Something I proposed in the Misskey issue was to have all ActivityPub ids in a separate database table. I wonder if that could also be used to implement #53.

But I don't really like the solution because of the potential added SQL join in some places.

Something I proposed in the Misskey issue was to have all ActivityPub `id`s in a separate database table. I wonder if that could also be used to implement #53. But I don't really like the solution because of the potential added SQL join in some places.
Johann150 added the
fix
label 2022-12-23 10:22:12 +00:00
Johann150 removed this from the (deleted) project 2022-12-23 10:22:15 +00:00
Author
Owner

Here is a discussion of all options I can think of. The final goal is having an easy way to go from database object to URI and back. This means it requires a relation containing: database id, table name and URI.

1) moving the URIs into a separate table

This is the solution I already mentioned previously.

The idea is that the current url columns/attributes would be removed, the values would be moved to a new table (e.g. uri_map). In the code, the uri attributes would be replaced with a join column that is a new entity.

Advantages

  • It would easily be possible to check that IDs and URIs are only used once on the entire server.
  • Indices can make a search quick.

Disadvantages

  • Most likely hard to refactor since all uses of the previous uri attributes have to be checked and maybe replaced.
  • Introduces more joins.
  • Makes code more complicated because it has to be checked wether the URI relation was already loaded.
  • Since multiple tables would have a relation to uri_map, having a foreign key with on cascade delete will only be possible in the wrong direction, more complicated logic to delete data from uri_map would probably be necessary.

## [Dataset content]
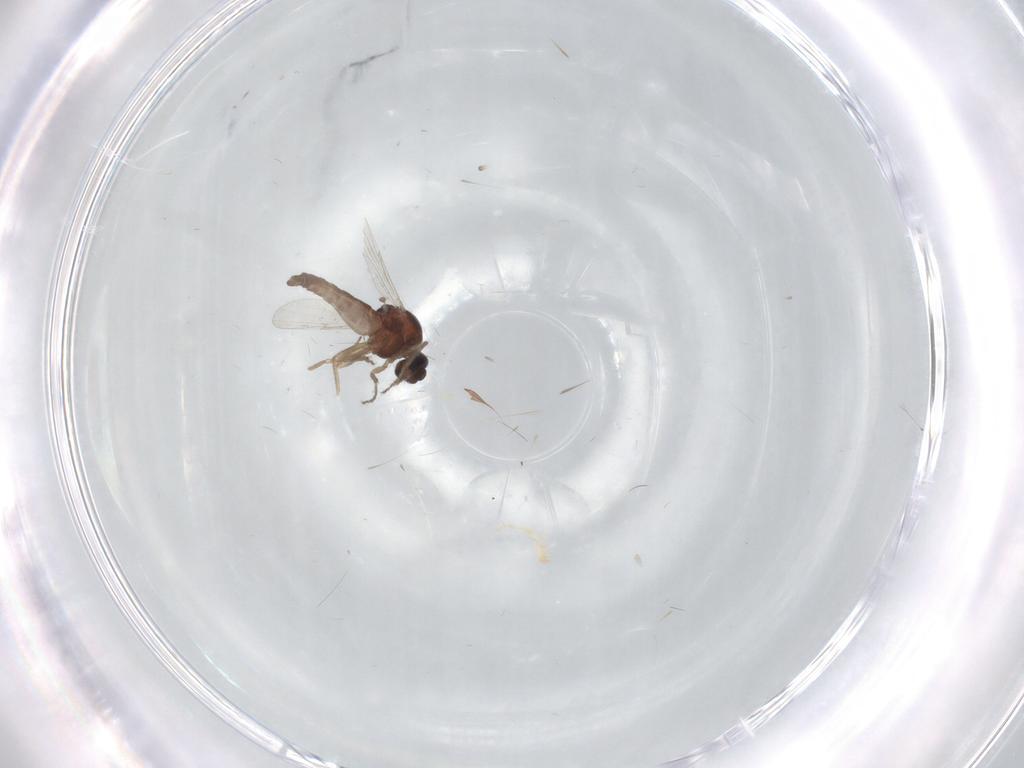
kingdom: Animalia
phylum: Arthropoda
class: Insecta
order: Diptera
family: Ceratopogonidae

--

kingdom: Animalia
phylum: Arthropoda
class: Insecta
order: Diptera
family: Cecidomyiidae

--

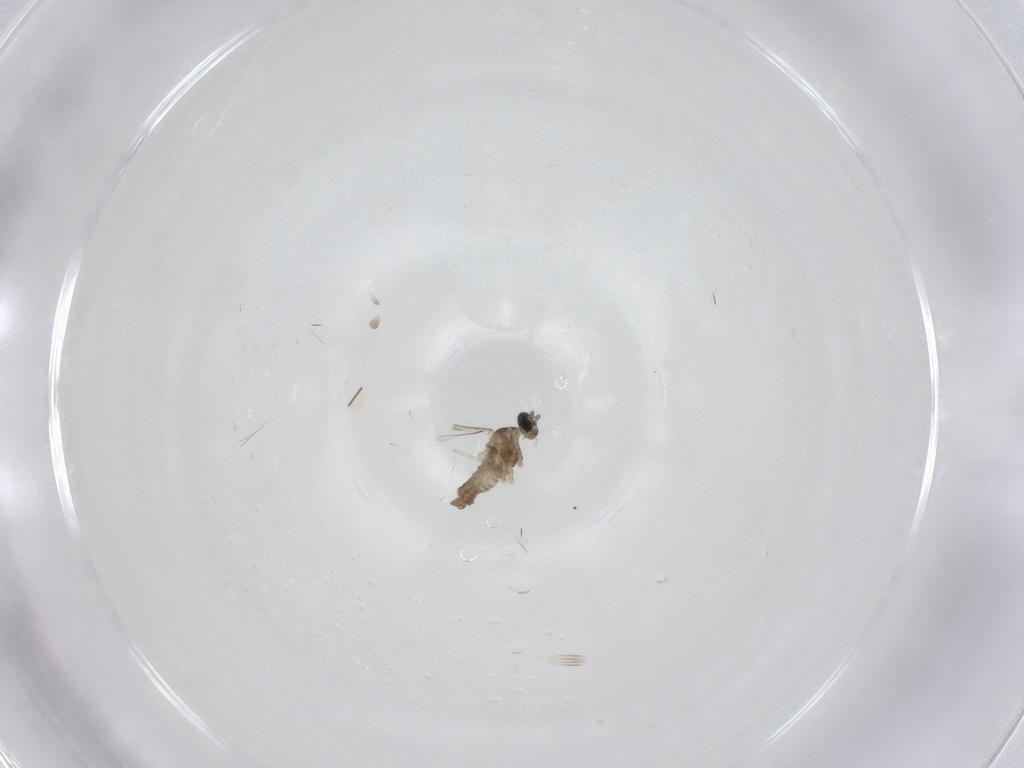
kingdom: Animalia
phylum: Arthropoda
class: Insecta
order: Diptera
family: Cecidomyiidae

## [Stated task]
In the thread about storing ActivityPub URIs, which three pieces of data must the required relation contain?

## [Exercise solution]
Database id, table name and URI.